Assumptions Embedded in the Design
The implementation plan rests on several key assumptions:
- Synthesis throughput is the correct signal to cap against. The assistant considered alternatives (in-flight count, synthesis duration, direct concurrency limits) and concluded that the completion rate is the most direct measure of bottleneck capacity. This assumes that the synthesis completion rate is a stable, measurable signal that correlates with actual system throughput.
- EMA smoothing will handle transients. Startup pinned allocations, proof type transitions, and other transient events will skew initial measurements. The assistant planned a warmup threshold (5-10 completions before the cap activates) to address this, but the EMA itself must be tuned to adapt quickly enough to real changes without overreacting to noise.
- Anti-windup prevents integral buildup. When the cap is active, the PI controller's integral term continues to accumulate error, which would cause a burst of dispatches once the cap lifts. Freezing the integral during capping prevents this, but it also means the controller stops correcting for queue depth deficits during capped periods — queue depth may remain below target until synthesis capacity increases.
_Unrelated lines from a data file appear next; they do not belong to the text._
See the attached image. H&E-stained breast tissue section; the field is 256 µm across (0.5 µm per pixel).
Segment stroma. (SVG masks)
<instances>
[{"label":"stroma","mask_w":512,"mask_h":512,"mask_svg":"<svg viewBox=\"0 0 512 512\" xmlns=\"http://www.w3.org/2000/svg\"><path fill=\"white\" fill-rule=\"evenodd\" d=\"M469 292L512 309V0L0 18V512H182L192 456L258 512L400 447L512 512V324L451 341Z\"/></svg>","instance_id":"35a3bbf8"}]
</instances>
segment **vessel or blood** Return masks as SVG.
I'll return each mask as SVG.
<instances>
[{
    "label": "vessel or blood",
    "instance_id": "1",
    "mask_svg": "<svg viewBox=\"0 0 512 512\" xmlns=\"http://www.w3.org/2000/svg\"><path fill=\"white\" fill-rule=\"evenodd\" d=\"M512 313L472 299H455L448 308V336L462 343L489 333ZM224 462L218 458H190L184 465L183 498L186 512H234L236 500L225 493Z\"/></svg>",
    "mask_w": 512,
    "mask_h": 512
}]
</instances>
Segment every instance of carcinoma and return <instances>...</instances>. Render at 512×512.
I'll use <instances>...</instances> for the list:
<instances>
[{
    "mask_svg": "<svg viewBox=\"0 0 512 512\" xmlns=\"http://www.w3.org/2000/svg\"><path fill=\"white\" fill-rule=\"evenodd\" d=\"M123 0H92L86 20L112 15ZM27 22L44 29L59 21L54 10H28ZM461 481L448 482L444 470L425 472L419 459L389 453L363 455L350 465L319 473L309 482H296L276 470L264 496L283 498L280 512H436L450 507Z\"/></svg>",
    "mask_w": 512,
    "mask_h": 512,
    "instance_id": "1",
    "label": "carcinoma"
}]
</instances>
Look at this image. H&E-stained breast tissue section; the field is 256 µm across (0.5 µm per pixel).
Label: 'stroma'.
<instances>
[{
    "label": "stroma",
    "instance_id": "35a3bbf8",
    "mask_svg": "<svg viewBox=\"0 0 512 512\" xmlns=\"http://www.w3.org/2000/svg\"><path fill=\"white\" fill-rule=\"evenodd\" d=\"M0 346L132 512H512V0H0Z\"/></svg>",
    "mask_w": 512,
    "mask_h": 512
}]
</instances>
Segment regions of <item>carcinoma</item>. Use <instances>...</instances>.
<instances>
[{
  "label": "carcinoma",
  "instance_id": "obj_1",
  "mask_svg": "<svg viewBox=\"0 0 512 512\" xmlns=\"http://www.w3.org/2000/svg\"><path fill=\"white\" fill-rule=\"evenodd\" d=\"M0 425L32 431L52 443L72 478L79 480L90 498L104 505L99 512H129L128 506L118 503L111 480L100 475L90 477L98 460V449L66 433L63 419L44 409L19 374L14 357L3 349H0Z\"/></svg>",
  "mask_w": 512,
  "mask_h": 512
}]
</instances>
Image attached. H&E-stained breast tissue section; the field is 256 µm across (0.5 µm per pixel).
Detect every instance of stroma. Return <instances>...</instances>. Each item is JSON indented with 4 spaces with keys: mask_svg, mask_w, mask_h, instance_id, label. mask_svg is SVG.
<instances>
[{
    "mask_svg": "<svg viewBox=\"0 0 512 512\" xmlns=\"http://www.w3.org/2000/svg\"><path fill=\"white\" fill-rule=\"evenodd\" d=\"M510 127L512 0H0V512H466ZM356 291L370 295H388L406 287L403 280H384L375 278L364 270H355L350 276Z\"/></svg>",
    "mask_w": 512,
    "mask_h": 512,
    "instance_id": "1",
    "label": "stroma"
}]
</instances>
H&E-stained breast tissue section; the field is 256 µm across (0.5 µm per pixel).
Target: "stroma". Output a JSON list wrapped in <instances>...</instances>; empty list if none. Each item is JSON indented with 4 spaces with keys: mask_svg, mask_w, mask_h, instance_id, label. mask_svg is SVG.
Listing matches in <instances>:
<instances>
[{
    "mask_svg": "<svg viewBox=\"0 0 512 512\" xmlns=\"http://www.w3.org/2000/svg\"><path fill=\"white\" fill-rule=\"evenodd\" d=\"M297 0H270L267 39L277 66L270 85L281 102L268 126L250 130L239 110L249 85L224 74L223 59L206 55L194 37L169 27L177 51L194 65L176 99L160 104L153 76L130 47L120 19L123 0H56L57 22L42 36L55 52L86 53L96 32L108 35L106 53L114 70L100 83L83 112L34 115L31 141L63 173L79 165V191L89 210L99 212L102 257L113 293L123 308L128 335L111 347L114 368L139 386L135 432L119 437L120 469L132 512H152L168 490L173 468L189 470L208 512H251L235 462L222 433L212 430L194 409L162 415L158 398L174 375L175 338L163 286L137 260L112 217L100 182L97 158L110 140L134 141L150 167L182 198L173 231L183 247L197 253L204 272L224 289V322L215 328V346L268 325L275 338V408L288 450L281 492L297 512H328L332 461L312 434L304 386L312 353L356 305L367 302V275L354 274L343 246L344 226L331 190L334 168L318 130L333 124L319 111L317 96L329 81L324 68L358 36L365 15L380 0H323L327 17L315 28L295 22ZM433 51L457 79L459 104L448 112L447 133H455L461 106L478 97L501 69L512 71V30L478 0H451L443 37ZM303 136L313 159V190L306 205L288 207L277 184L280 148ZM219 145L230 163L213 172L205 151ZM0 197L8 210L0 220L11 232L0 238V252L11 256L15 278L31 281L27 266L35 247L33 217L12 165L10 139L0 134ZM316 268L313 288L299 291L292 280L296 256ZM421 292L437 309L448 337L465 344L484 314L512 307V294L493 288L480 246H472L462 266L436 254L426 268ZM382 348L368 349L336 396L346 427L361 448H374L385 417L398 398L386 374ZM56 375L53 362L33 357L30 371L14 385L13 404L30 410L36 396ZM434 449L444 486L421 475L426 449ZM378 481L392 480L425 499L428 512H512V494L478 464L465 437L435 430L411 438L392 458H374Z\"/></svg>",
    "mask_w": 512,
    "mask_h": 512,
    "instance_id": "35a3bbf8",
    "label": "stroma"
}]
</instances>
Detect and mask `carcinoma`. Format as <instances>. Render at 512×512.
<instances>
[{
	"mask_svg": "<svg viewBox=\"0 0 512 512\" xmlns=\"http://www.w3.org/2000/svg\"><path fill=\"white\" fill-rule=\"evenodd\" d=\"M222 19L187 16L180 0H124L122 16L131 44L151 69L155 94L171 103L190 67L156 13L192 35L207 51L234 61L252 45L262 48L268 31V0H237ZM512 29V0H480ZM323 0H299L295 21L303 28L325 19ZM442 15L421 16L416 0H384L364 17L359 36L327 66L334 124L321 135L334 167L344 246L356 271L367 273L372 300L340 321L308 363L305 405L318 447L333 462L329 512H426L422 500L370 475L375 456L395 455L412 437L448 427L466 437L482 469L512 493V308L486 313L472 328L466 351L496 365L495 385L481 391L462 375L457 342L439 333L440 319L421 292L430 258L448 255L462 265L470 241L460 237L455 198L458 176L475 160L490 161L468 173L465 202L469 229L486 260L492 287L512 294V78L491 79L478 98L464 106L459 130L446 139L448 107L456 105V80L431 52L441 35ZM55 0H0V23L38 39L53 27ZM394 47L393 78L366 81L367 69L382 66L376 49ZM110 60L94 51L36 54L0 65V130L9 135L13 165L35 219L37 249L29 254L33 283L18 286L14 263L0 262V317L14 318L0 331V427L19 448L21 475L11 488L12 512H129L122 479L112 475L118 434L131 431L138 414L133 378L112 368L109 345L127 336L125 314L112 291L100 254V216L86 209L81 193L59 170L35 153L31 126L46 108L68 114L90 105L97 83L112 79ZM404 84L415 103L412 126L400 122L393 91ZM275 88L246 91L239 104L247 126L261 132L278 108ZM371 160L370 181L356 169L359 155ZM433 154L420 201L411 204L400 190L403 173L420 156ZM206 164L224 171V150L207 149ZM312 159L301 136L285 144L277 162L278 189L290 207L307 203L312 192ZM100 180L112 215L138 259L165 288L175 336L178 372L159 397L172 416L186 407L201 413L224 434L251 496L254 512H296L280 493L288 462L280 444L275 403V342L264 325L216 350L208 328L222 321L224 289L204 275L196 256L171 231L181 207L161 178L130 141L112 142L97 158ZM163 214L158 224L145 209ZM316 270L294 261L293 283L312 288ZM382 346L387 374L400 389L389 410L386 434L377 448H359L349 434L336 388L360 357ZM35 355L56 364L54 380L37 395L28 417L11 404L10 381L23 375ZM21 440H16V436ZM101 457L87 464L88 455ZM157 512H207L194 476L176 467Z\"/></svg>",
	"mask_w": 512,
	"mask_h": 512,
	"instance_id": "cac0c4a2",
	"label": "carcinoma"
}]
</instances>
- The headroom factor provides enough probing without causing drift. A headroom of 1.1 (10% above measured synthesis rate) allows the system to probe for additional capacity without growing in-flight buffers unboundedly. But as the assistant noted, even 10% headroom causes slow drift in in-flight count over time, bounded only by the memory budget hard cap.
What This Message Creates
Message <msg id=3492> is the pivot point between investigation and implementation. Before this message, the assistant had:
- Identified the edge case (synthesis compute-constrained)
- Explored multiple solution frameworks (TCP congestion control, Little's law, concurrency limiting)
- Selected the synthesis throughput cap approach
- Located the code sites (grep searches in
<msg id=3489>) - Read the relevant code sections (
<msg id=3490>,<msg id=3491>) After this message, the assistant executes the plan:<msg id=3493>applies the edit toengine.rs, replacing the entireDispatchPacerwith the version including synthesis rate cap and anti-windup. The message thus creates the intent and structure for the implementation, serving as a bridge between analysis and action.
Conclusion
Message <msg id=3492> is a study in concise engineering communication. Four bullet points and a file read — yet each bullet condenses hours of reasoning about control theory, systems architecture, and performance optimization. The message demonstrates that the most impactful engineering communications are often the shortest, because they arrive at the moment when the problem is fully understood and the solution is clear. The assistant's journey through TCP congestion control, Little's law, BDP formulas, and anti-windup techniques all converges on this single moment of commitment to implementation. It is the calm before the edit — the last breath before diving into code.